En nuestro mundo contemporáneo ya no sorprende que, ante los intentos de modernización de la Universidad, muchos profesionales respondan con ideas extraídas del viejo feudalismo endogámico. Su proclama de libertad no podría reflejar de manera más íntima los esfuerzos titánicos por conservar pequeños privilegios y exenciones. Al mismo tiempo, sus frases lapidarias recuerdan con demasiada frecuencia a la visdormitiva de la que se burlaba Molière. Hay que señalar, sin embargo, que mientras la Comisión Europea intenta dar el golpe de gracia a los restos de mentalidad feudal que sobreviven en las universidades europeas no ha comprendido que la definitiva reforma de la investigación debe ir a acompañada no solo de un presupuesto, sino también de una idea. La defensa de las nuevas formas de enseñanza y de la práctica profesional no tenía, en el caso de Luis XIV, nada que ver con el mecenazgo. Su propósito tampoco era la reforma de la educación; ni siquiera el uso instrumental del conocimiento en esta batalla o en aquella empresa. Su obsesión era Francia. El monarca comprendió bien que el trabajo de sus funcionarios repercutía no solo en la gloria de la corte, sino en la construcción interna del Estado y en su posicionamiento geopolítico. Frente al poder de las facultades, el monarca y sus ministros comenzaron a crear museos, centros de investigación y enseñanza que sobrevivieron a la Revolución, a veces con otro nombre, y se consolidaron en el nuevo mapa de la investigación francesa durante el siglo XIX.

La reforma en los modos de financiación de las Humanidades propuesta en Vilnius hace unos meses, encaminada a integrar toda investigación en un conjunto de retos sociales, solo permite dos opciones: o resistir y trabajar como hasta ahora para mayor gloria de un pequeño petimetre, o hacerlo para intentar producir un beneficio social en los próximos diez años. El Horizonte 2020 que preocupa tanto a la Comisión Europea es acertado en muchos de sus diagnósticos, pero ingenuo en su alcance. No necesitamos un proyecto de profesionalización para los próximos diez años. Necesitamos poner encima de la mesa un gran proyecto para los próximos doscientos. Nuestra obsesión no debería ser este o aquel reto social. Nuestra obsesión debería ser Europa.
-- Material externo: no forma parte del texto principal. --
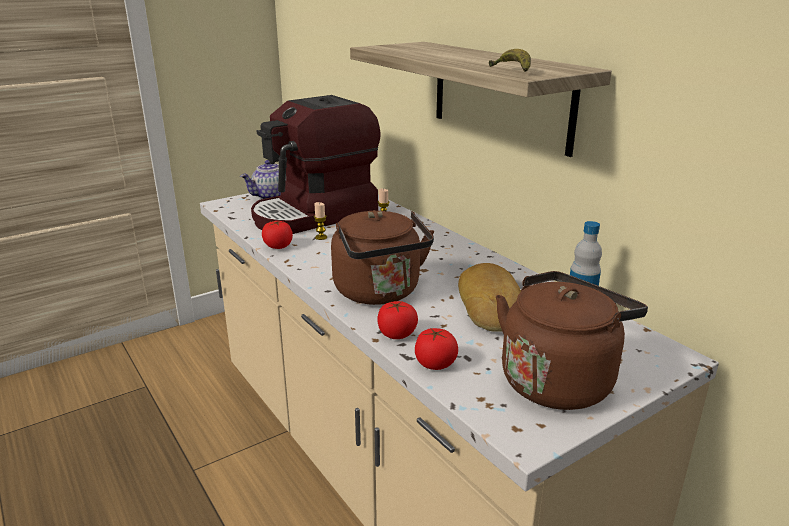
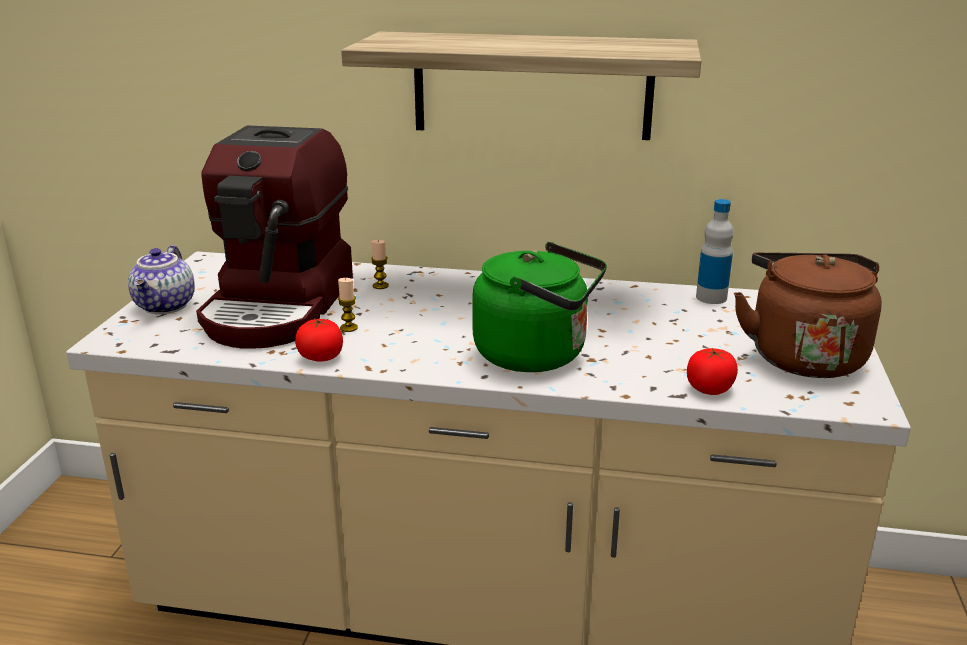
camera: 45 degrees left, 0 degrees up
brown kettle [331,210,434,305] -> green kettle [472,242,607,372]
tomato [377,301,418,339] -> none
bread [458,263,521,332] -> none
banana [489,49,531,72] -> none

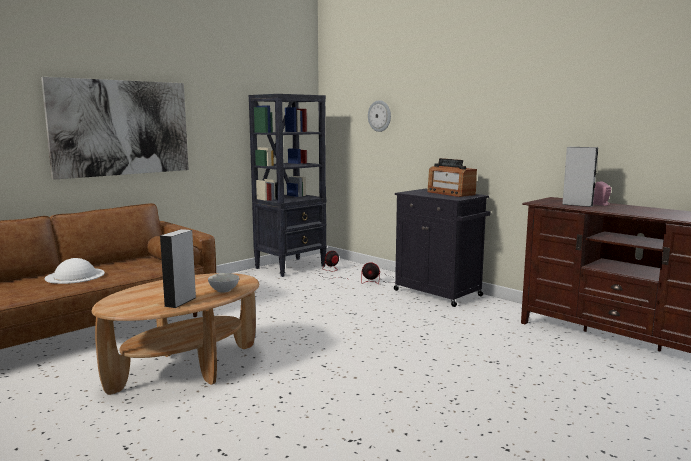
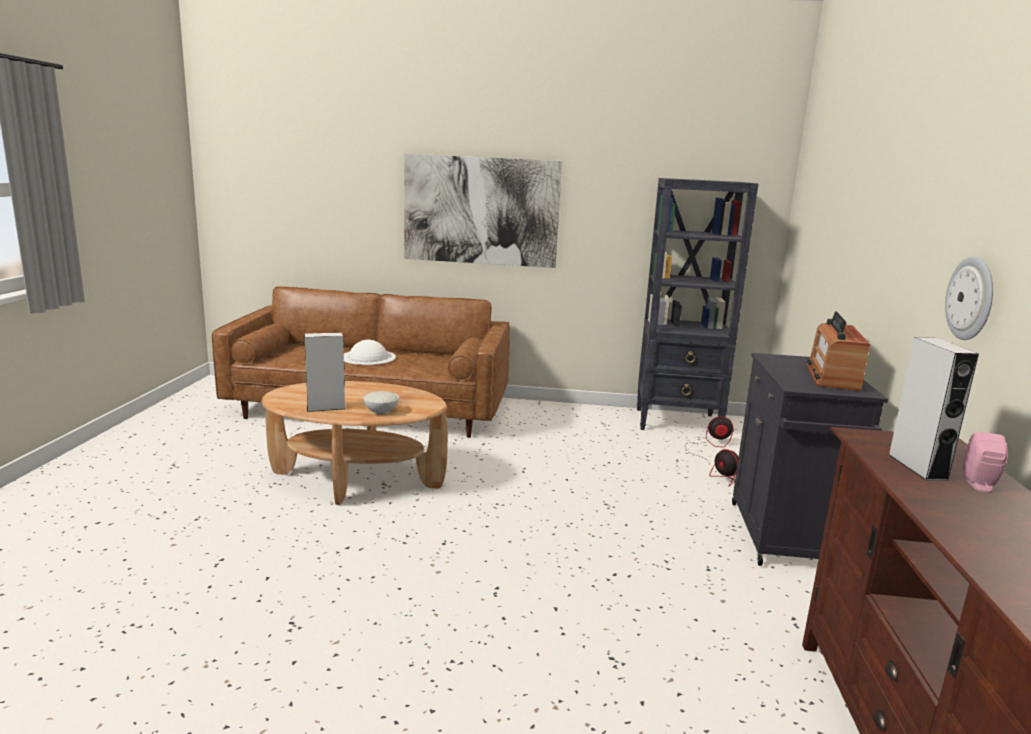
camera: 50 degrees right, 5 degrees up
wall clock [368,100,391,132] -> wall clock moved to [945,256,993,340]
En la perspectiva de un proyecto semejante, de una construcción política de la significación de Europa en un mundo globalizado, los médicos imaginarios no tienen cabida, desde luego, pero tampoco caben el cortoplacismo, la falta de memoria histórica o la ausencia de ambición política. Molière estrenó su Enfermo imaginario en el quartier en el que, como su nombre indica, los parisinos escuchaban hablar el ridículo latín de la Sorbona. Poco antes el Rey Sol había creado un gran teatro anatómico en el que las demostraciones convocaban a cientos de personas venidas de los lugares más lejanos de Europa. Frente a la actitud profesoral de los médicos de París, que no se manchaban las manos con cadáveres, la anatomía comenzó a florecer en Francia. Hoy en día, la gran expresión de la lucha monárquica contra la corporación feudal lleva el nombre del gran filósofo de la biopolítica. «Michel Foucault», así se llama la placita en la que se levanta, qué paradoja, uno de lo grandes monumentos del absolutismo: el Collège de France.

Javier Moscoso, profesor de investigación del CSIC.